As doctors prepare to debate the issue of NHS patients paying to top up their care with private treatment, one surgeon says the experience of his wife has left him convinced the practice should be allowed.

So-called co-payment is perhaps one of the trickiest questions facing the NHS at the moment.

Guidelines suggest that patients should lose their right to NHS care if they pay for drugs privately to top-up their care. But many think this is unjust.

Gordon Matthews is a leading orthopaedic surgeon, but he has found himself facing the same dilemmas as any other member of the public would in caring for his terminally ill wife.

Sue, 57, was diagnosed with bowel cancer four years ago and has since faced a number of operations and chemotherapy treatment in a bid to fight the disease.

I accept the NHS cannot afford to pay everything - but why should we be penalised if we want to pay for drugs not available? Gordon Matthews

She is now in the final stages and has perhaps just months to live.

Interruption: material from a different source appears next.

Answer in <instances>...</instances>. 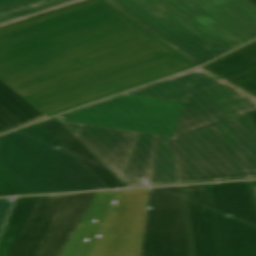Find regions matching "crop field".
<instances>
[{"mask_svg":"<svg viewBox=\"0 0 256 256\" xmlns=\"http://www.w3.org/2000/svg\"><path fill=\"white\" fill-rule=\"evenodd\" d=\"M107 188L123 184L57 117L41 122Z\"/></svg>","mask_w":256,"mask_h":256,"instance_id":"d1516ede","label":"crop field"},{"mask_svg":"<svg viewBox=\"0 0 256 256\" xmlns=\"http://www.w3.org/2000/svg\"><path fill=\"white\" fill-rule=\"evenodd\" d=\"M147 192L117 191L90 256H139Z\"/></svg>","mask_w":256,"mask_h":256,"instance_id":"5a996713","label":"crop field"},{"mask_svg":"<svg viewBox=\"0 0 256 256\" xmlns=\"http://www.w3.org/2000/svg\"><path fill=\"white\" fill-rule=\"evenodd\" d=\"M190 3L195 5L197 8L202 10L204 13H206L208 16L213 18L215 21L220 23L222 26H224L226 29L231 31L233 34L238 36L240 39H242L244 42H249L253 39H251L249 36H247L245 33L240 31L238 28H236L234 25H232L230 22L225 20L223 17H221L219 14L214 12L212 9H210L208 6H206L204 3H202L199 0H188Z\"/></svg>","mask_w":256,"mask_h":256,"instance_id":"bc2a9ffb","label":"crop field"},{"mask_svg":"<svg viewBox=\"0 0 256 256\" xmlns=\"http://www.w3.org/2000/svg\"><path fill=\"white\" fill-rule=\"evenodd\" d=\"M181 189L192 256H221L210 184Z\"/></svg>","mask_w":256,"mask_h":256,"instance_id":"3316defc","label":"crop field"},{"mask_svg":"<svg viewBox=\"0 0 256 256\" xmlns=\"http://www.w3.org/2000/svg\"><path fill=\"white\" fill-rule=\"evenodd\" d=\"M176 9L181 11L183 14L191 18L193 21L198 23L200 26L205 28L207 31L212 33L214 36L222 40L224 43L229 45L231 48L235 49L243 44H245L242 40L237 38L231 32L226 30L224 27L219 25L213 19L208 17L206 14L201 12L195 6L190 4L186 0H165Z\"/></svg>","mask_w":256,"mask_h":256,"instance_id":"733c2abd","label":"crop field"},{"mask_svg":"<svg viewBox=\"0 0 256 256\" xmlns=\"http://www.w3.org/2000/svg\"><path fill=\"white\" fill-rule=\"evenodd\" d=\"M95 194L42 196L9 256H60Z\"/></svg>","mask_w":256,"mask_h":256,"instance_id":"f4fd0767","label":"crop field"},{"mask_svg":"<svg viewBox=\"0 0 256 256\" xmlns=\"http://www.w3.org/2000/svg\"><path fill=\"white\" fill-rule=\"evenodd\" d=\"M39 197L17 198L0 236V256H8L28 222Z\"/></svg>","mask_w":256,"mask_h":256,"instance_id":"d9b57169","label":"crop field"},{"mask_svg":"<svg viewBox=\"0 0 256 256\" xmlns=\"http://www.w3.org/2000/svg\"><path fill=\"white\" fill-rule=\"evenodd\" d=\"M211 187L222 256H256V201L250 183Z\"/></svg>","mask_w":256,"mask_h":256,"instance_id":"dd49c442","label":"crop field"},{"mask_svg":"<svg viewBox=\"0 0 256 256\" xmlns=\"http://www.w3.org/2000/svg\"><path fill=\"white\" fill-rule=\"evenodd\" d=\"M251 38H256V6L248 0H201Z\"/></svg>","mask_w":256,"mask_h":256,"instance_id":"5142ce71","label":"crop field"},{"mask_svg":"<svg viewBox=\"0 0 256 256\" xmlns=\"http://www.w3.org/2000/svg\"><path fill=\"white\" fill-rule=\"evenodd\" d=\"M250 183H251V186H252L255 198H256V181L255 182H250Z\"/></svg>","mask_w":256,"mask_h":256,"instance_id":"00972430","label":"crop field"},{"mask_svg":"<svg viewBox=\"0 0 256 256\" xmlns=\"http://www.w3.org/2000/svg\"><path fill=\"white\" fill-rule=\"evenodd\" d=\"M58 118L128 187L242 179L148 86Z\"/></svg>","mask_w":256,"mask_h":256,"instance_id":"ac0d7876","label":"crop field"},{"mask_svg":"<svg viewBox=\"0 0 256 256\" xmlns=\"http://www.w3.org/2000/svg\"><path fill=\"white\" fill-rule=\"evenodd\" d=\"M114 192H97L61 256H88Z\"/></svg>","mask_w":256,"mask_h":256,"instance_id":"22f410ed","label":"crop field"},{"mask_svg":"<svg viewBox=\"0 0 256 256\" xmlns=\"http://www.w3.org/2000/svg\"><path fill=\"white\" fill-rule=\"evenodd\" d=\"M159 3H161L163 6H165L166 8H168L169 10H171L173 13H175L176 15H178L180 18H182L183 20H185L186 22H188L190 25H192L193 27H195L197 30H199L200 32H202L203 34H205L207 37H209L210 39H212L213 41H215L216 43H218L220 46H222L223 48H225L226 50L230 51L232 50L229 46H227L226 44H224L222 41H220L219 39H217L216 37H214L212 34H210L209 32H207L205 29H203L202 27H200L198 24H196L195 22H193L191 19H189L188 17H186L185 15H183L181 12H179L178 10H176L174 7H172L171 5H169L167 2H165L164 0H156Z\"/></svg>","mask_w":256,"mask_h":256,"instance_id":"214f88e0","label":"crop field"},{"mask_svg":"<svg viewBox=\"0 0 256 256\" xmlns=\"http://www.w3.org/2000/svg\"><path fill=\"white\" fill-rule=\"evenodd\" d=\"M193 67L103 0L2 28L0 134Z\"/></svg>","mask_w":256,"mask_h":256,"instance_id":"8a807250","label":"crop field"},{"mask_svg":"<svg viewBox=\"0 0 256 256\" xmlns=\"http://www.w3.org/2000/svg\"><path fill=\"white\" fill-rule=\"evenodd\" d=\"M203 67L256 96V41Z\"/></svg>","mask_w":256,"mask_h":256,"instance_id":"28ad6ade","label":"crop field"},{"mask_svg":"<svg viewBox=\"0 0 256 256\" xmlns=\"http://www.w3.org/2000/svg\"><path fill=\"white\" fill-rule=\"evenodd\" d=\"M14 199V198H9ZM8 199H0V231L3 227V224L6 220V217L11 209L13 202H7Z\"/></svg>","mask_w":256,"mask_h":256,"instance_id":"92a150f3","label":"crop field"},{"mask_svg":"<svg viewBox=\"0 0 256 256\" xmlns=\"http://www.w3.org/2000/svg\"><path fill=\"white\" fill-rule=\"evenodd\" d=\"M32 194L1 162H0V196Z\"/></svg>","mask_w":256,"mask_h":256,"instance_id":"4a817a6b","label":"crop field"},{"mask_svg":"<svg viewBox=\"0 0 256 256\" xmlns=\"http://www.w3.org/2000/svg\"><path fill=\"white\" fill-rule=\"evenodd\" d=\"M247 116L252 120V122L256 125V111L247 114Z\"/></svg>","mask_w":256,"mask_h":256,"instance_id":"dafd665d","label":"crop field"},{"mask_svg":"<svg viewBox=\"0 0 256 256\" xmlns=\"http://www.w3.org/2000/svg\"><path fill=\"white\" fill-rule=\"evenodd\" d=\"M0 161L33 194L106 188L40 123L0 136Z\"/></svg>","mask_w":256,"mask_h":256,"instance_id":"412701ff","label":"crop field"},{"mask_svg":"<svg viewBox=\"0 0 256 256\" xmlns=\"http://www.w3.org/2000/svg\"><path fill=\"white\" fill-rule=\"evenodd\" d=\"M243 179H256V99L198 68L149 85Z\"/></svg>","mask_w":256,"mask_h":256,"instance_id":"34b2d1b8","label":"crop field"},{"mask_svg":"<svg viewBox=\"0 0 256 256\" xmlns=\"http://www.w3.org/2000/svg\"><path fill=\"white\" fill-rule=\"evenodd\" d=\"M250 1L256 5V0H250Z\"/></svg>","mask_w":256,"mask_h":256,"instance_id":"a9b5d70f","label":"crop field"},{"mask_svg":"<svg viewBox=\"0 0 256 256\" xmlns=\"http://www.w3.org/2000/svg\"><path fill=\"white\" fill-rule=\"evenodd\" d=\"M142 256H191L180 186L151 188Z\"/></svg>","mask_w":256,"mask_h":256,"instance_id":"d8731c3e","label":"crop field"},{"mask_svg":"<svg viewBox=\"0 0 256 256\" xmlns=\"http://www.w3.org/2000/svg\"><path fill=\"white\" fill-rule=\"evenodd\" d=\"M82 0H0V26L34 17Z\"/></svg>","mask_w":256,"mask_h":256,"instance_id":"cbeb9de0","label":"crop field"},{"mask_svg":"<svg viewBox=\"0 0 256 256\" xmlns=\"http://www.w3.org/2000/svg\"><path fill=\"white\" fill-rule=\"evenodd\" d=\"M106 1L199 65L227 52L155 0Z\"/></svg>","mask_w":256,"mask_h":256,"instance_id":"e52e79f7","label":"crop field"}]
</instances>
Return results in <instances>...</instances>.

There is little more the NHS can do for the Buckinghamshire woman so the couple are now considering whether to pay for a drug called cetuximab, which could help prolong her life for several months.

Uncertainty

But as it is not funded by the NHS, the couple could fall foul of the ban on so-called co-payments.

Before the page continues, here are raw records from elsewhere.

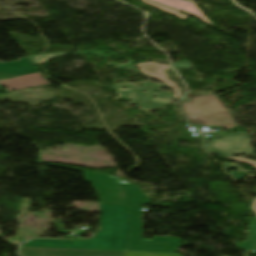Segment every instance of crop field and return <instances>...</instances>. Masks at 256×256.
Here are the masks:
<instances>
[{
	"mask_svg": "<svg viewBox=\"0 0 256 256\" xmlns=\"http://www.w3.org/2000/svg\"><path fill=\"white\" fill-rule=\"evenodd\" d=\"M0 72L17 76L0 81V85L12 90L48 83L28 58L17 62L0 63Z\"/></svg>",
	"mask_w": 256,
	"mask_h": 256,
	"instance_id": "obj_4",
	"label": "crop field"
},
{
	"mask_svg": "<svg viewBox=\"0 0 256 256\" xmlns=\"http://www.w3.org/2000/svg\"><path fill=\"white\" fill-rule=\"evenodd\" d=\"M246 174H247V172L239 171V172L234 173L232 176H233V178H235L237 180H242Z\"/></svg>",
	"mask_w": 256,
	"mask_h": 256,
	"instance_id": "obj_10",
	"label": "crop field"
},
{
	"mask_svg": "<svg viewBox=\"0 0 256 256\" xmlns=\"http://www.w3.org/2000/svg\"><path fill=\"white\" fill-rule=\"evenodd\" d=\"M227 158L234 159V160H237V161H240V162H244V163L250 164V165H252L253 167L256 168V161L244 159V158H241V157H236V158L227 157ZM250 208L252 209V211H253V212L255 213V215H256V199H254V200L252 201Z\"/></svg>",
	"mask_w": 256,
	"mask_h": 256,
	"instance_id": "obj_9",
	"label": "crop field"
},
{
	"mask_svg": "<svg viewBox=\"0 0 256 256\" xmlns=\"http://www.w3.org/2000/svg\"><path fill=\"white\" fill-rule=\"evenodd\" d=\"M86 181H91L103 203L129 204L130 238L128 251L175 253L179 249V238L156 237L152 241L141 239L142 212L140 205L150 202L135 185L114 176L85 171Z\"/></svg>",
	"mask_w": 256,
	"mask_h": 256,
	"instance_id": "obj_1",
	"label": "crop field"
},
{
	"mask_svg": "<svg viewBox=\"0 0 256 256\" xmlns=\"http://www.w3.org/2000/svg\"><path fill=\"white\" fill-rule=\"evenodd\" d=\"M67 54L66 52L61 53H51V54H42V55H34L29 56L28 58L32 61L34 65H41L45 63L46 61L54 58L61 57L63 55Z\"/></svg>",
	"mask_w": 256,
	"mask_h": 256,
	"instance_id": "obj_8",
	"label": "crop field"
},
{
	"mask_svg": "<svg viewBox=\"0 0 256 256\" xmlns=\"http://www.w3.org/2000/svg\"><path fill=\"white\" fill-rule=\"evenodd\" d=\"M166 6L170 7V8H173L175 10H179V11H182L184 9V7L180 6V5H177V4H167Z\"/></svg>",
	"mask_w": 256,
	"mask_h": 256,
	"instance_id": "obj_12",
	"label": "crop field"
},
{
	"mask_svg": "<svg viewBox=\"0 0 256 256\" xmlns=\"http://www.w3.org/2000/svg\"><path fill=\"white\" fill-rule=\"evenodd\" d=\"M182 105L190 123L236 126L231 114L215 95L193 98Z\"/></svg>",
	"mask_w": 256,
	"mask_h": 256,
	"instance_id": "obj_3",
	"label": "crop field"
},
{
	"mask_svg": "<svg viewBox=\"0 0 256 256\" xmlns=\"http://www.w3.org/2000/svg\"><path fill=\"white\" fill-rule=\"evenodd\" d=\"M252 140L247 133H232L216 140L209 141L206 150L220 156H233L236 153L252 154Z\"/></svg>",
	"mask_w": 256,
	"mask_h": 256,
	"instance_id": "obj_5",
	"label": "crop field"
},
{
	"mask_svg": "<svg viewBox=\"0 0 256 256\" xmlns=\"http://www.w3.org/2000/svg\"><path fill=\"white\" fill-rule=\"evenodd\" d=\"M136 65L140 67L141 72H143L144 74L150 75V76H152V77H154V78L172 86L175 89V91L177 92L176 94L173 95L174 97H179L180 96L181 92L178 90L176 84L168 81L166 79V74L163 72L164 69H167L170 66L159 65L155 62H145V63L136 64ZM152 69H154L155 72H152L151 71Z\"/></svg>",
	"mask_w": 256,
	"mask_h": 256,
	"instance_id": "obj_7",
	"label": "crop field"
},
{
	"mask_svg": "<svg viewBox=\"0 0 256 256\" xmlns=\"http://www.w3.org/2000/svg\"><path fill=\"white\" fill-rule=\"evenodd\" d=\"M151 1L163 4V5H165L167 3H171V2H174V3H177V4H181V5L185 6V7H187L183 11H187V12H189L191 14L186 15V16H182L179 12H177L175 10L169 9L167 7L155 4V3L147 1V0H143V2H145V3L149 4V5L155 6L157 8L163 9V10L168 11V12H171V13L175 14L176 16H179L182 19H186L187 16L195 15V16H198L199 18H201L206 23L210 24V22L206 19V17L202 14V12L198 9V7L193 2H189V1H185V0H151Z\"/></svg>",
	"mask_w": 256,
	"mask_h": 256,
	"instance_id": "obj_6",
	"label": "crop field"
},
{
	"mask_svg": "<svg viewBox=\"0 0 256 256\" xmlns=\"http://www.w3.org/2000/svg\"><path fill=\"white\" fill-rule=\"evenodd\" d=\"M102 230L90 240L36 239L24 246L126 251L127 205L101 204Z\"/></svg>",
	"mask_w": 256,
	"mask_h": 256,
	"instance_id": "obj_2",
	"label": "crop field"
},
{
	"mask_svg": "<svg viewBox=\"0 0 256 256\" xmlns=\"http://www.w3.org/2000/svg\"><path fill=\"white\" fill-rule=\"evenodd\" d=\"M200 125V124H199ZM221 127H224V128H234V127H225V126H221Z\"/></svg>",
	"mask_w": 256,
	"mask_h": 256,
	"instance_id": "obj_13",
	"label": "crop field"
},
{
	"mask_svg": "<svg viewBox=\"0 0 256 256\" xmlns=\"http://www.w3.org/2000/svg\"><path fill=\"white\" fill-rule=\"evenodd\" d=\"M174 67H181V68H190L192 67L189 62H181L173 64Z\"/></svg>",
	"mask_w": 256,
	"mask_h": 256,
	"instance_id": "obj_11",
	"label": "crop field"
}]
</instances>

"We don't yet know whether it will mean we will be excluded from the normal package of NHS care," says the 59-year-old Mr Matthews.

"It would cost £30,000 for a course of the drug, which fortunately we can afford.

"But if we then had to pay for the normal NHS care after that such as the scans and drugs we are currently having, we would probably have to sell up our house.

"I think at that point Sue would say no as she would not want to do that to her family.

Sue has advanced bowel cancer

"We are clutching at straws. The drug could prolong her life so of course we want it, but it is wrong we are left it this situation.

"We have not asked our local health trust what they would do, but I think we are approaching that point where we will have to.

"As a doctor, I could have afforded to pay for private cover, but I didn't as I believe in the NHS.

"I accept there has to be a threshold and that the NHS cannot afford to pay everything. But why should we be penalised if we want to pay for drugs not available?"

Critics of co-payments have suggested it could create a two-tier NHS because there would be preferential treatment for those who could afford it.

But Mr Matthews said: "You have to be realistic. It already happens. People pay for scans, pay for physio. You cannot stop it.

"As long as we decide on the level of care that should be provided by the NHS and that is provided free then patients are not prejudiced against.

"On the contrary, what you get is an increasing database of evidence on whether these drugs work. That could help in future assessments."